Machen, Hieroglyphics, Alfred A. Knopf, p. 12
Machen p. 20
Machen p. 65
Machen p. 73
Gaiman, World’s End, DC-Vertigo Press, New York, p. 28
The Most Beautiful Melody in the World: The View of Art in Arthur Machen’s Hieroglyphics: Copyright 2021 by Jonathan Golding. All rights reserved.
3 thoughts on “The World’s Most Beautiful Melody”
Thanks for writing this, Jonathan. I wasn’t sure if I should read it, for, as I mentioned to my good friend Christopher Tompkins:
“This new Machen piece covers ‘Hieroglyphics.’ I got this book March 3, 2021. Should I read the book before the essay?”
As is typical, Christopher led me in the right direction with his brief response:
“Jonathan’s essay could serve as a nice introduction.”
I just finished this essay and I’m glad I read it before the book. I’ve now moved the book closer to the top of the stack of my “read next” books.
In the future, when possible, I’d like to know which edition of a book or story is covered. As many Machen readers are probably aware, the quality of a Machen book varies because much of his work is now public domain and there are quite a few low-quality print-on-demand reissues available. For reference, my copy of “Hieroglyphics” that I purchased from Forgotten Books is available here:
The book is a quality facsimile of the 1913 publication from “New York, Mitchell Kennerley,” printed by William Brendon and Son, Ltd. Plymouth. This particular book originally was part of the collection of the University of California at Los Angeles Library system. This book seems to have been last checked out of the library in 1985. Perhaps that is around the time that the book was removed from the library’s circulation.
There are also at least eight versions of this book available on Archive.org:
My print-on-demand copy of “Hieroglyphics” is a slightly-cleaned up version of this EXACT scan of the book”
One noticeable difference with my book is that the four margins have all been reduced in size. I’ve ordered other books from Forgotten Books and the company has done this with every book I’ve ordered from them.

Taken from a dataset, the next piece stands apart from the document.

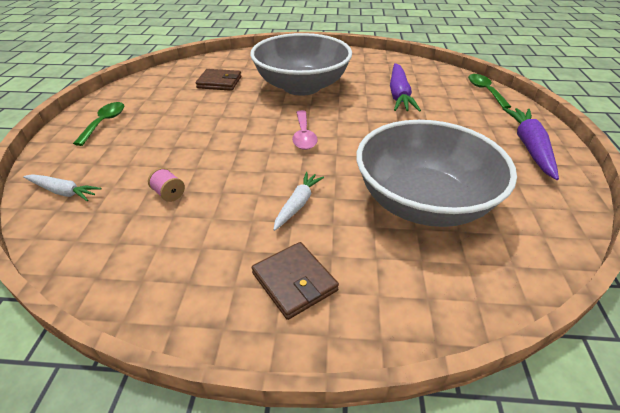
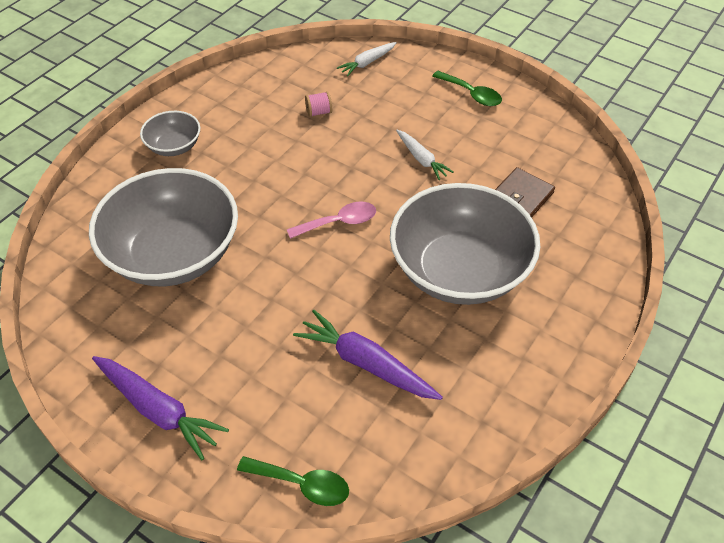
camera: 120 degrees right, 10 degrees up
brown wallet [252,242,339,320] -> grey bowl [140,111,200,156]
white carrot [273,172,324,231] -> white carrot moved to [396,130,453,180]
pink spoon [292,110,318,150] -> pink spoon turned 135 degrees clockwise [287,202,376,239]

It’s wonderful to see another fine essay that adds to the canon of this author’s less-well-known works. These essays are a great way to keep Machen alive in the public consciousness!

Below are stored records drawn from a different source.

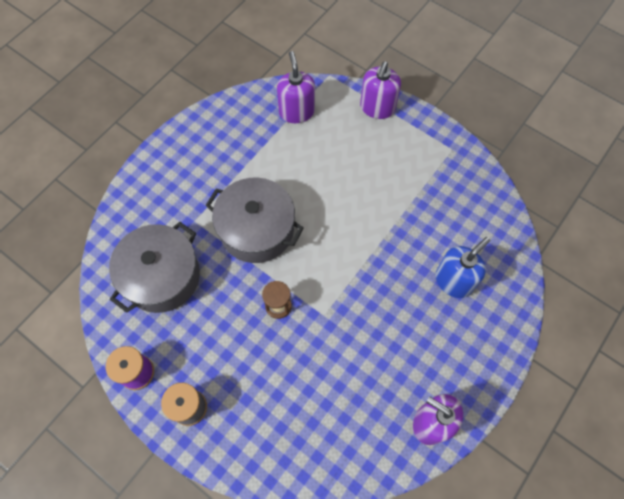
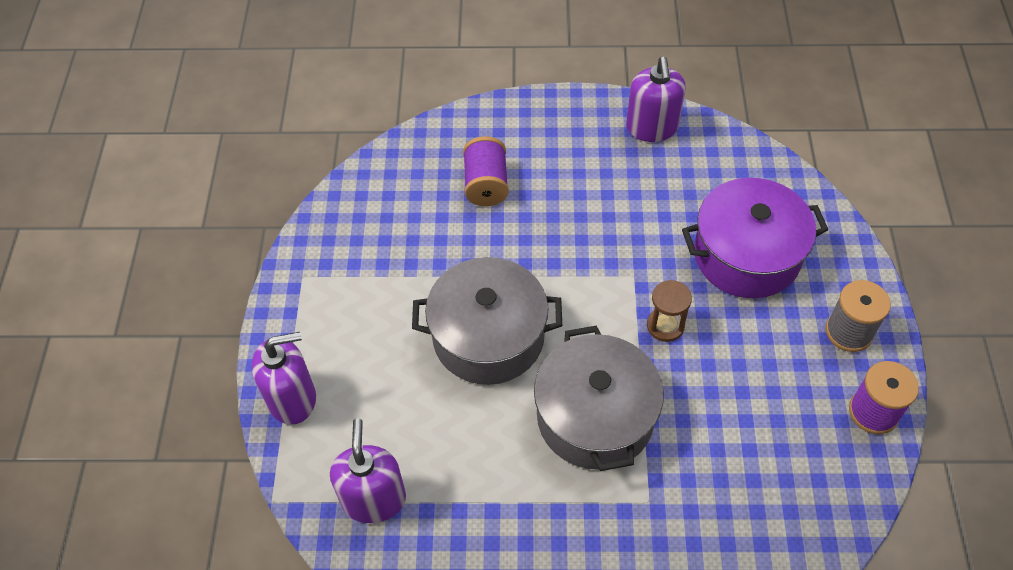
camera: 125 degrees left, 10 degrees down
grey pot [109,222,200,313] -> grey pot moved to [412,257,562,385]
purple soap dispenser [277,51,315,123] -> purple soap dispenser turned 135 degrees clockwise [330,418,406,523]
blue soap dispenser [436,237,490,298] -> purple spool [463,136,509,206]
none -> purple pot [682,178,828,298]

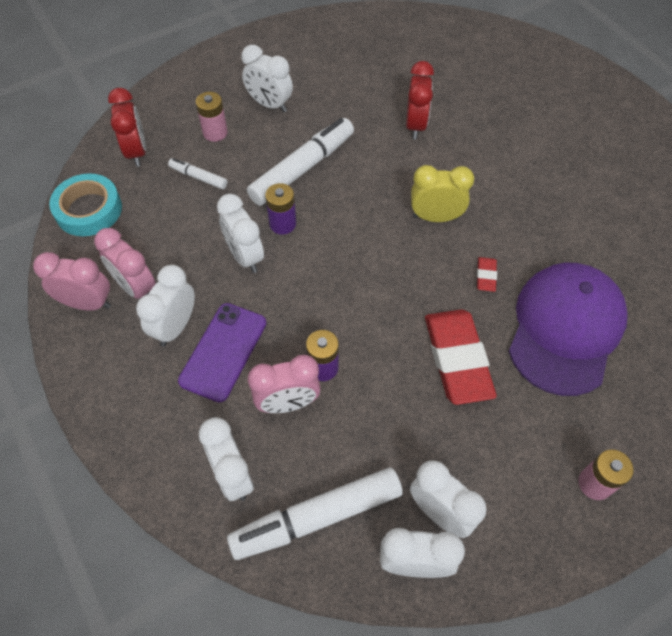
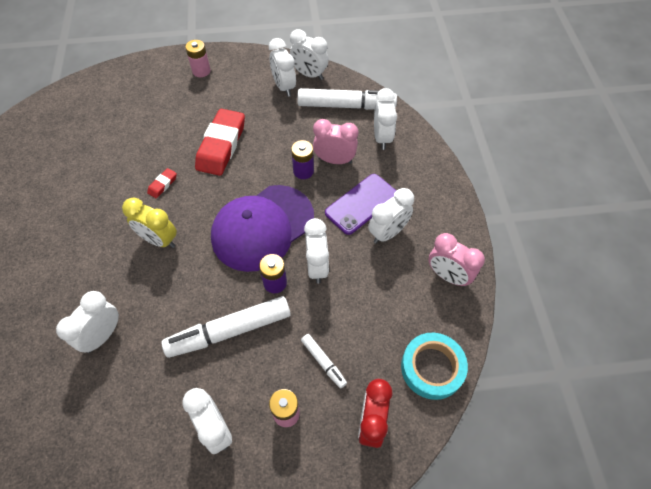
camera: 155 degrees left, 0 degrees up
pink clock [94,228,156,299] -> none
red clock [406,61,434,139] -> white clock [56,291,119,353]
purple cap [508,263,628,396] -> purple cap moved to [211,185,314,272]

Sertillanges echoes Machen (and Aquinas) in his The Intellectual Life:
“Every intellectual work begins by a moment of ecstasy (ek-stasis); only in the second place does the talent of arrangement, the technique of transitions, connection of ideas, construction, come into play. Now, what is this ecstasy but a flight upwards, away from self, a forgetting to live our own poor life, in order that the object of our delight may live in our thought and in our heart?”
And again referencing Aquinas:
“For St. Thomas, ecstasy is the child of love; it carries you out of yourself, toward the object of your dreams.” “According to the Angelic Doctor, contemplation begins in love and ends in joy; it begins in the love of the object and the love of knowledge as an act of life; it ends in the joy of ideal possession and of the ecstasy it causes.”
Jonathan – one is reminded of the exitus reditus trope in classical Christian trinitarian theology. Never is a person truer to himself then when he goes forth to another.